The central bank is an institution of the most deadly hostility existing against the Principles and form of our Constitution. I am an Enemy to all banks discounting bills or notes for anything but Coin. If the American People allow private banks to control the issuance of their currency, first by inflation and then by deflation, the banks and corporations that will grow up around them will deprive the People of all their Property until their Children will wake up homeless on the continent their Fathers conquered.

The debate today however is not a Jefferson versus Hamilton (should we or shouldn't we have a central bank), but whether or not the Federal Reserve should be Independent of the federal government. There is much debate about the independence of the Federal Reserve, many don't believe it is Independent, or do and want it more accountable. The fact of the matter is that the Federal Reserve is a branch of government, though it is controlled by bankers and is perhaps the most powerful branch of our behemoth government.

In David Wessel's book, "In Fed We Trust" there are a few things that I learned that shocked me, but now make sense given what has transpired over the past few years:

"From the beginning, the regional Fed banks were organized not as government agencies, but as private companies in which local banks own shares, a remnant of a time when central banks raised capital privately as well as publicly. Under the 1913 law (to create the Fed), each bank has nine directors, the majority chosen by the banks in the district. Three are bankers. Three are nonbankers picked by the local banks. Three are chosen by the Fed board in Washington to represent the public."

Interestingly enough the "nonbanker" chosen for the New York Federal Reserve was none other than Stephen Friedman, a former Goldman Sachs CEO and then member of the Goldman board of directors (now disgraced and no longer a member of the NY Fed after it was discovered he was buying stock in Goldman Sachs while he was making decisions about its future).

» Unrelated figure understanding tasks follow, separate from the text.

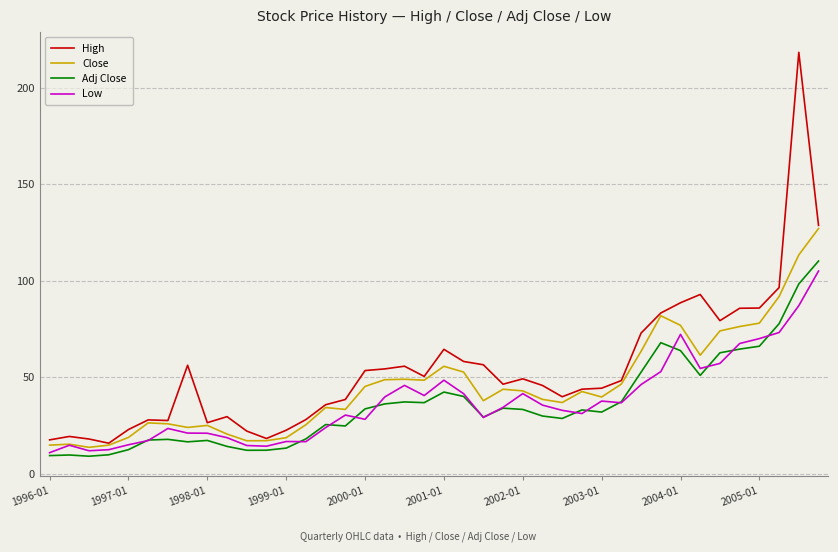

What is the smallest value displayed?

9.0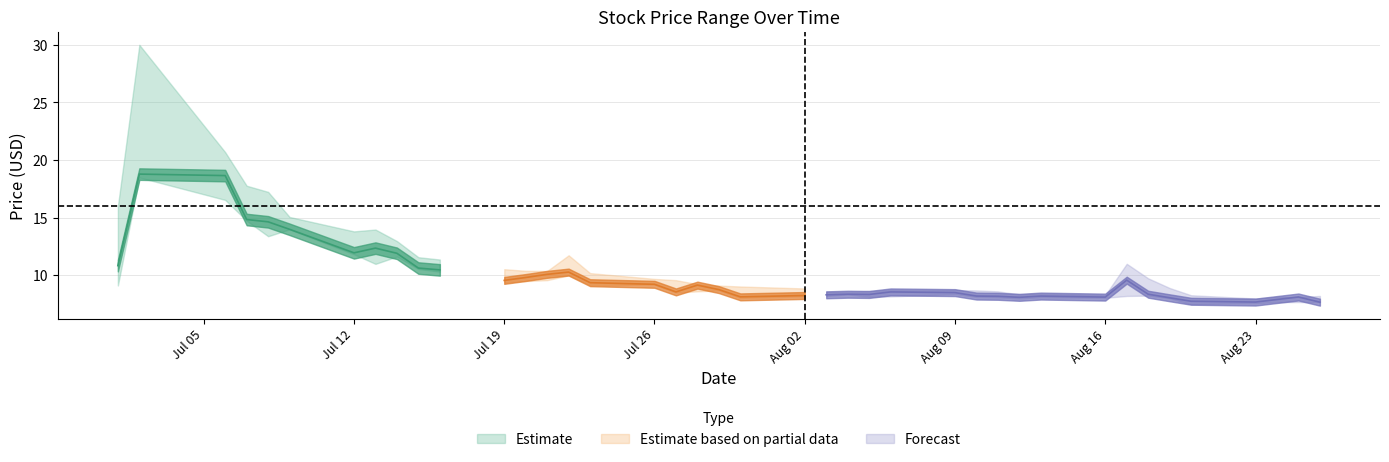

What is the approximate value of Low at 2021-08-24?

7.7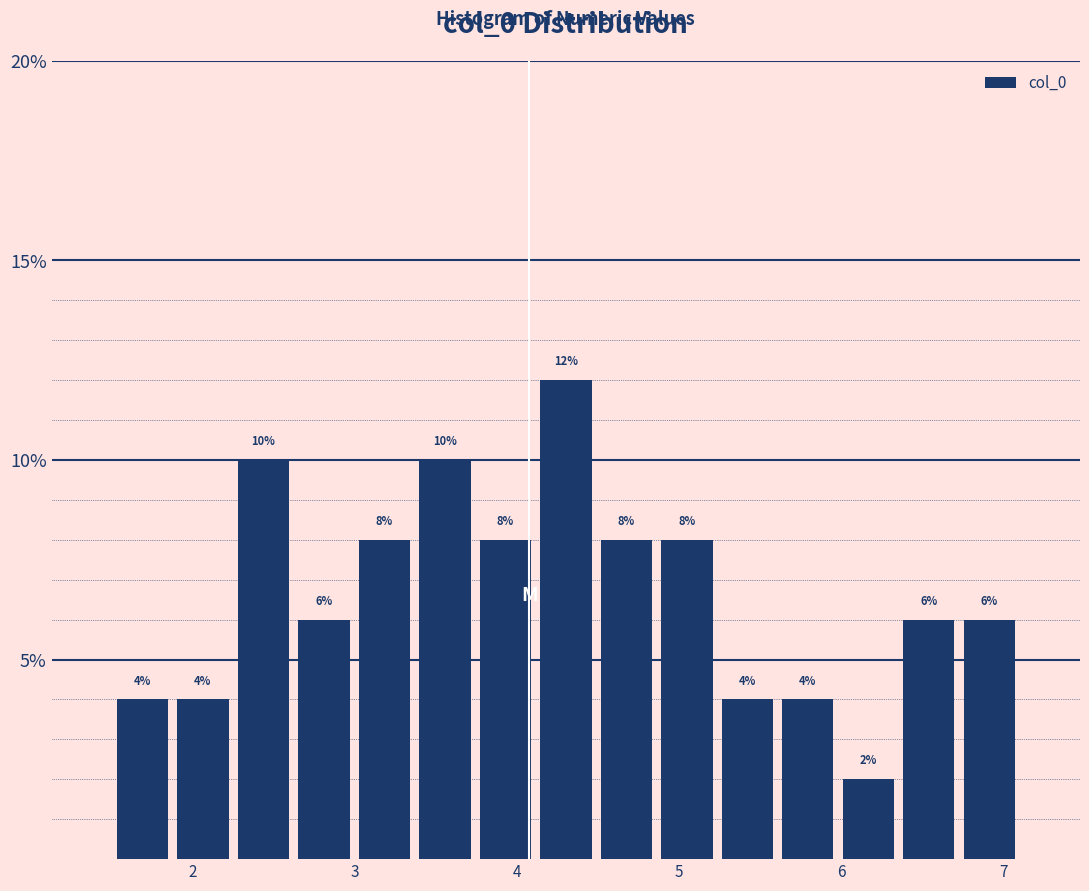

Read against the x-axis, roughly where is the centre of the tallest bar?

4.3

It was these people who hire the head of the New York Federal Reserve branch (the most powerful branch), it was these people (the so-called bankers and non-bankers....who were really just insiders and bankers) that hired Timothy Geithner. Its a pretty nice deal when you can essentially hire your own regulator.

Its beginning to make sense why the Federal Reserve was so asleep at the switch, they were never supposed to be awake, it was set up that way (maybe not originally, but that is how it turned out).

In Wessel's book he makes clear that Bernanke and even Geithner did not understand the complex securities being traded and sold by wall street and the banks - which is a complete dereliction of duty, which should be punishable by job loss. Instead Geithner and Bernanke kept their jobs and Geithner was promoted (this must be one of the jobs "saved").

My point is that the Federal Reserve is NOT independent, it is highly controlled and it is designed to work in favor of Wall Street and the bankers, not main street and the citizens. Whether or not the Federal Reserve is independent of congress and the President is a moot point, they are not independent of those who control congress and the President.

Fed Independence is a myth and the current debate is a waste of time, the real question is not how much power the congress should have over the Fed, the real question is how much control Wall Street should have over the citizens of the United States.